- **AIM OF THE TASK**: Reproduce, exactly as they appear, the line containing "противотуберкулезных средств, используемых" and every line after it, ending with the last line of the records.

- **GIVEN INFORMATION**:
--------------------------------------------------

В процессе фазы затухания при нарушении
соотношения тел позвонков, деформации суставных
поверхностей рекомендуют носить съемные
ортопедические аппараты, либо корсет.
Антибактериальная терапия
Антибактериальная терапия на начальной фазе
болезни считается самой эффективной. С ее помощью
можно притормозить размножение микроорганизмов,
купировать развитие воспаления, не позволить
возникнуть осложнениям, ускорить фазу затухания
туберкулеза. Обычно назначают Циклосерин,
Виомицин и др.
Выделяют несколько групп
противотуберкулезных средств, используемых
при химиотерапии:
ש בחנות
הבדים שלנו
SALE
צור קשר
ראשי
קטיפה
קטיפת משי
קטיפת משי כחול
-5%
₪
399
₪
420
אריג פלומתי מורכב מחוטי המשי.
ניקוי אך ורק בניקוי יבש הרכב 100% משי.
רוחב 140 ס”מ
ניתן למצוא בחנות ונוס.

--------------------------------------------------

- **YOUR RESPONSE**:
противотуберкулезных средств, используемых
при химиотерапии:
ש בחנות
הבדים שלנו
SALE
צור קשר
ראשי
קטיפה
קטיפת משי
קטיפת משי כחול
-5%
₪
399
₪
420
אריג פלומתי מורכב מחוטי המשי.
ניקוי אך ורק בניקוי יבש הרכב 100% משי.
רוחב 140 ס”מ
ניתן למצוא בחנות ונוס.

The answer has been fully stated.